Rabdomiyoliz: prosedürün riskleri ve sonuçları
Rabdomyol liyoliz (ayrıca kapsamlı fizik tedavi olarak da bilinir), etkilenen kasların liflerine mekanik basınç uygulanarak tedavisidir. Amacı dermatomiyozit, kas distrofileri, tenosinovit, mitokondriyal hastalıklar gibi çeşitli kas hastalıkları olan hastalarda ağrıyı hafifletmektir. Temel olarak bu prosedür, inflamasyonun neden olduğu kas hiperaktivitesini azaltmayı, hastalıkların tedavisiyle ilişkili artan hareket talepleri sırasında hastaların rahatlamasını sağlamayı amaçlamaktadır. Tedavinin acil serviste gerçekleşmesi durumunda bu tekniğe refleks sıkıştırma adı verildiğini unutmamak önemlidir. İşlemin tıbbi ortamda yapılması sırasında veya sonrasında hastalar fizyoterapist tarafından izlenir. Daha sonraki rehabilitasyon tedavisi fizik tedaviyi içerebilir. Kural olarak, kasları germek, eklem hareketliliğini desteklemek ve gücü kademeli olarak geri kazandırmak için kendi çerçevesinde yeni egzersizler tanıtılmaktadır. Aşırı iltihaplanma ve şişlik, hastalığın gelişiminin ana nedenleri olduğundan, diğer ilaçlarla birlikte hastaya doktor tarafından reçete edilen ağrı kesici ve antiinflamatuar ilaçların kullanılması önemlidir. Daha sonra kortikosteroidler ve topikal ilaçlar da dahil olmak üzere eklem dışı tedavilere başlanmalıdır; bunlar rejenerasyon ve iyileşme süreci olarak kademeli olarak durdurulmalıdır.
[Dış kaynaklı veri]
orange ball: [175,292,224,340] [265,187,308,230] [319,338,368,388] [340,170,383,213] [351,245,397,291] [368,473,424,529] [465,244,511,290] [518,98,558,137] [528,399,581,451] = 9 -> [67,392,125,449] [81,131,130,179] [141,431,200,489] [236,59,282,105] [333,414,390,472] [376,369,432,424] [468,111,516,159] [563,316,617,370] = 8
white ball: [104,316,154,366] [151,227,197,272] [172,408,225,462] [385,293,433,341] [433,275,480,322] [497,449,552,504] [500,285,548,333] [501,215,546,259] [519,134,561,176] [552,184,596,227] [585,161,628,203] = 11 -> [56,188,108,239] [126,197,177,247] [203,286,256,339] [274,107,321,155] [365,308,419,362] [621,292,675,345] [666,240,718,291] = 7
Rabdomiyomlar kas liflerinin iyi huylu tümörleri olup, nadir görülen dağılıma sahip, büyümeye eğilimli tümörlerdir. Bu patolojiye genellikle “ahtapot”, “manda tümörü” denir. Ayrıca nadir malformasyonlar ve mezodermal tümörler olarak da sınıflandırılırlar. Ülkemizde oldukça az sayıda rabdomiyom vardır.
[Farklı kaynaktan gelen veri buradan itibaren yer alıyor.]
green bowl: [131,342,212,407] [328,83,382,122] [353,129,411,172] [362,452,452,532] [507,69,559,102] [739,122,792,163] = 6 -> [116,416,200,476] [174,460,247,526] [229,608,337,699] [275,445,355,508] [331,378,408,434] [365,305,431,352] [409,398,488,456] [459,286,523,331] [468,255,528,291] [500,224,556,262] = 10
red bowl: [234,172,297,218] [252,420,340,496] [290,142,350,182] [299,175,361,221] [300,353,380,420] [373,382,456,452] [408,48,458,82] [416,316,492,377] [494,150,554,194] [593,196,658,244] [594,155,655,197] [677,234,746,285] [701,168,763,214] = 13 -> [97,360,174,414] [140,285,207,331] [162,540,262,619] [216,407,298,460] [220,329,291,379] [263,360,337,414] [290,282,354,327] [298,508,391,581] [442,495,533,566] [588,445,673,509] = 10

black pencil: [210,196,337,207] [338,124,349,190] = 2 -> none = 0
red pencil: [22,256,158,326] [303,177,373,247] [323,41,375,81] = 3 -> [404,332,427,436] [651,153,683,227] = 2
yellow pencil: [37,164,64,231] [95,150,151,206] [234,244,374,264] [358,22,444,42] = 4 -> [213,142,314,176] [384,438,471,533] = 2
Rabdomiyomlar, miyojenik doku farklılaşmalarına (hücresel formlar) bölünen miyoblastlardan büyüyen tümörlerdir. Miyoblastlar kas hücrelerine benzeyen hücrelerdir. Bu nedenle rabdomiyomların ve diğer manda tipi tümörlerin geliştiği birincil hücre grubunun öncelikle kas dokusu içinde gelişmesi gerekir, ancak büyüdükçe tümörlerin sınırlarında kan damarları oluşur ve kanama meydana gelir. Bu durum kan damarlarının ve porfirinlerin dokularda birikmesiyle anlaşılabilir.
Tarihsel olarak “ahtapot benzeri” tümörlerin gelişiminin kas travmasıyla ilişkili olduğu düşünülüyordu. Kaslar yaralanır, lokal kanama meydana gelir, kalınlaşır ve ardından büyüme olur.